Issue: Honey, I Messed Up My Citrix Studio Rights and Now I’m Locked Out!

citrix_studio_admin_locked_out

Issue and Background

Recently we took over a build that had crossed many hands and have many interpretations of the original design document. Some environments had components in various levels of completion, and another site did not have any group permissions assigned, so the administration of the site was non-existent without the single user that had full administration permissions present. A new site was created reusing as much as possible, including the existing groups in Active Directory which existed but had not yet been configured for the site. Days have passed and now it’s time for hardening. The first environment succeeds without any issue and now it’s time for the rebuilt one.

The account that reinstalled Citrix Studio and the Delivery Controller is still listed in the studio administrators so that would need to be deleted.

The standard groups are assigned for their roles and look similar to every other environment.

Lo and behold, the rebuilt environment does not have permissions again as soon as the user account was removed.

Having been sure that the correct AD groups had been attached and the user account is a member, it’s time to dig deeper.

Investigation Steps

Resolution Attempt 1

After triple-checking that the user account is in the correct group, maybe something in the Citrix Studio cache file was corrupted. Delete that file and relaunch Citrix Studio.

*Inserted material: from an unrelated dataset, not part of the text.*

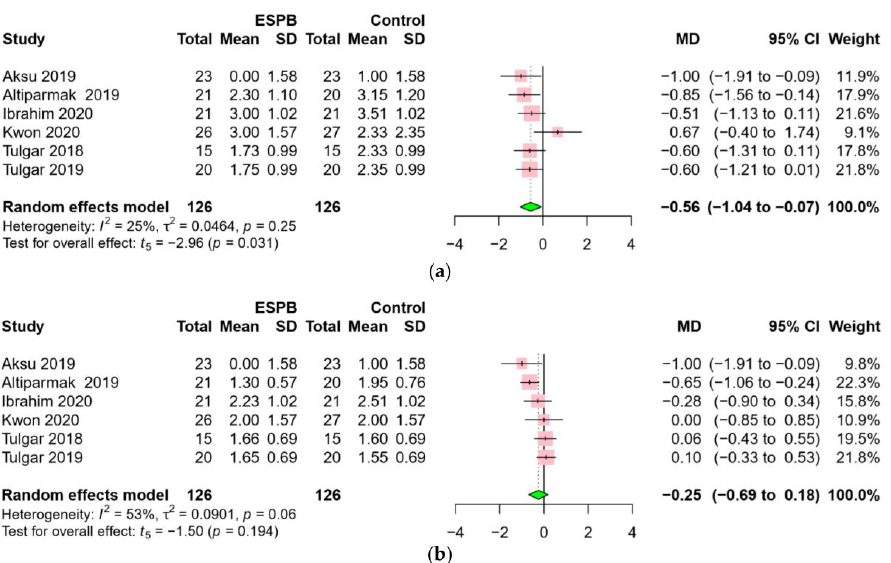
Figure 4. Forest plot for pain scores: ( a ) postoperative 12 h, ( b ) postoperative 24 h. ESPB provided lower pain scores until postoperative 12 h. Abbreviations: ESPB, erector spinae plane block; MD, mean difference; SD, standard deviation; CI, confidence interval.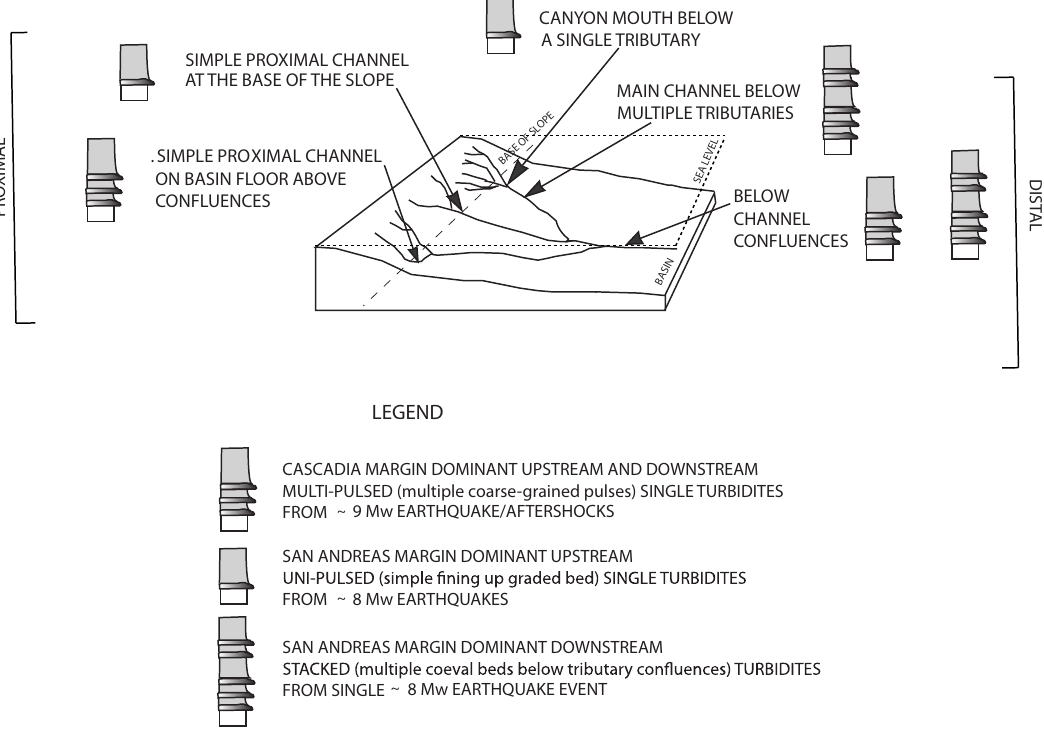
Fig. 10. Morphologic model for seismo-turbidite deposition in the active tectonic margins of western North America. Uni-pulsed, multi- pulsed or stacked turbidites are correlated with each type of canyon or channel morphologic setting and earthquake magnitude. (Figure modified from Guti´errez Pastor et al.,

C:\Users\%USERNAME%\AppData\Roaming\Microsoft\MMC\Studio

This time around, the quick fix didn’t work.

Resolution Attempt 2

Starting to have doubts that maybe the groups attached to the Full Administrator role was misspelled. There must be a way to verify.

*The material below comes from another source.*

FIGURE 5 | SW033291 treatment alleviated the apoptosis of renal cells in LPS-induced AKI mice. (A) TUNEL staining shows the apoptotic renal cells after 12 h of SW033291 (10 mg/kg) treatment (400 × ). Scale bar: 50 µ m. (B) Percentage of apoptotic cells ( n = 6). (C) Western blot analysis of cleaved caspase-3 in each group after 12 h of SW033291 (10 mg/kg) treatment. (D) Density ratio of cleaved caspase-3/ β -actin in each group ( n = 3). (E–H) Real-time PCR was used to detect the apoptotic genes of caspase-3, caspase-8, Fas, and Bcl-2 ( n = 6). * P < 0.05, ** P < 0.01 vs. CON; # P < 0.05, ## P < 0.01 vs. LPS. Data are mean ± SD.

Launch Microsoft SQL Server Management Studio on the SQL server.

In the Site database, right-click the DAS.Administrators table and click “Select Top 1000 Rows”.

All of the SIDs associated with the entries in the Citrix Studio Administrators are kept here.

Copy that SID and replace the variable $sid value.

$sid= ‘S-1-5-21-168434713-3797181315-1096347406-1666’
$osid = New-Object System.Security.Principal.SecurityIdentifier($sid)
$user = $osid.Translate( [System.Security.Principal.NTAccount])
$user.Value

With the first SID matching NONPROD_CITRIX_ADMIN it’s time to determine if the corresponding group in Active Directory was recreated at some point and the original SID is lost.

Get-ADGroup -Identity NONPROD_CITRIX_ADMIN

The SID matches and hasn’t been corrupted so it’s time for another check.

Resolution Attempt 3

Check event viewer for anything out of the ordinary immediately after attempting to open Citrix Studio.

Confirm the Citrix Delegated Admin service is running, and services are running without any issues.

Resolution Attempt 4

Reading through other CTX articles, and certain that the correct groups are assigned. Attempting to log into director when being a member of the NONPROD_CITRIX_HELPDESK group gave hope when that too didn’t work.

There is definitely something wrong with the groups.

https://support.citrix.com/article/CTX227672 – Citrix Studio failed to start

https://support.citrix.com/article/CTX259066 – Cannot access Studio via OnPrem delivery controller – ‘Reenter the controller address or enter a new address.’

https://support.citrix.com/article/CTX227110 – Unable to logon to Citrix Director, Error “Make sure that you have the required permissions”

Root Cause and Resolution

Another look comparing working groups with this environment revealed that these groups where domain local in the wrong domain. Since the SID is attached to these groups, a quick fix is to change the group scope to Universal, hit apply, then change to Global.

Success, Studio hardening definitely works!